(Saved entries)
╭──

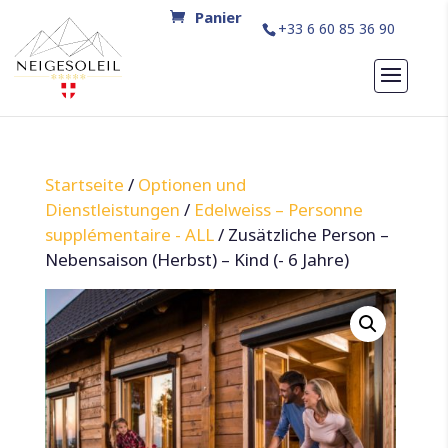
+33 6 60 85 36 90
Startseite
/
Optionen und
Dienstleistungen
/
Edelweiss – Personne
supplémentaire - ALL
/ Zusätzliche Person –
Nebensaison (Herbst) – Kind (- 6 Jahre)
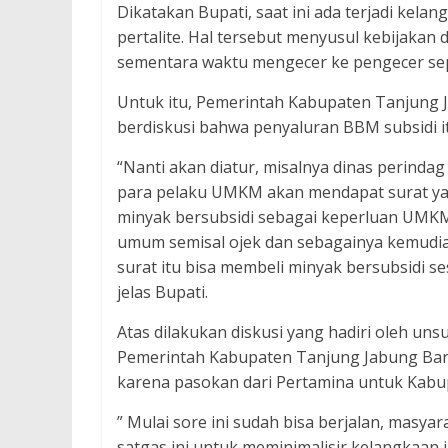
Dikatakan Bupati, saat ini ada terjadi kel
pertalite. Hal tersebut menyusul kebijaka
sementara waktu mengecer ke pengecer sep
Untuk itu, Pemerintah Kabupaten Tanjung 
berdiskusi bahwa penyaluran BBM subsidi it
“Nanti akan diatur, misalnya dinas perind
para pelaku UMKM akan mendapat surat yan
minyak bersubsidi sebagai keperluan UMK
umum semisal ojek dan sebagainya kemudia
surat itu bisa membeli minyak bersubsidi s
jelas Bupati.
Atas dilakukan diskusi yang hadiri oleh un
Pemerintah Kabupaten Tanjung Jabung Bar
karena pasokan dari Pertamina untuk Kabu
” Mulai sore ini sudah bisa berjalan, masy
satgas ini untuk meminimalisir kelangkaan 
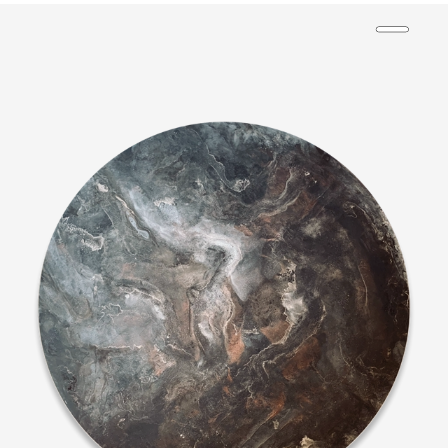
PLUTARQUE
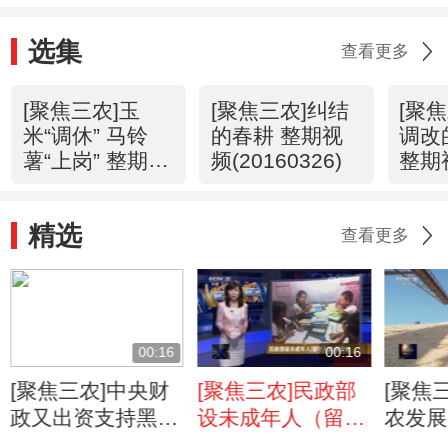
选集
查看更多
[聚焦三农]玉
[聚焦三农]纠结
[聚
米“调休” 马铃
的春耕 整期视
调改
薯“上岗” 整期视
频(20160326)
整期
频(20160327)
(201
精选
查看更多
00:16
00:16
[聚焦三农]中央财
[聚焦三农]民政部
[聚焦
政又出资支持黑土
设未成年人（留守
农发展
地保护
儿童）保护处
供给侧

╰──

* [Instructions for the task]:
Take the lines above from the top of the records through the one with "Untuk itu, Pemerintah Kabupaten Tanjung" and repeat them exactly, without any pictures.

* [Finished exercise]:
+33 6 60 85 36 90
Startseite
/
Optionen und
Dienstleistungen
/
Edelweiss – Personne
supplémentaire - ALL
/ Zusätzliche Person –
Nebensaison (Herbst) – Kind (- 6 Jahre)
Dikatakan Bupati, saat ini ada terjadi kel
pertalite. Hal tersebut menyusul kebijaka
sementara waktu mengecer ke pengecer sep
Untuk itu, Pemerintah Kabupaten Tanjung 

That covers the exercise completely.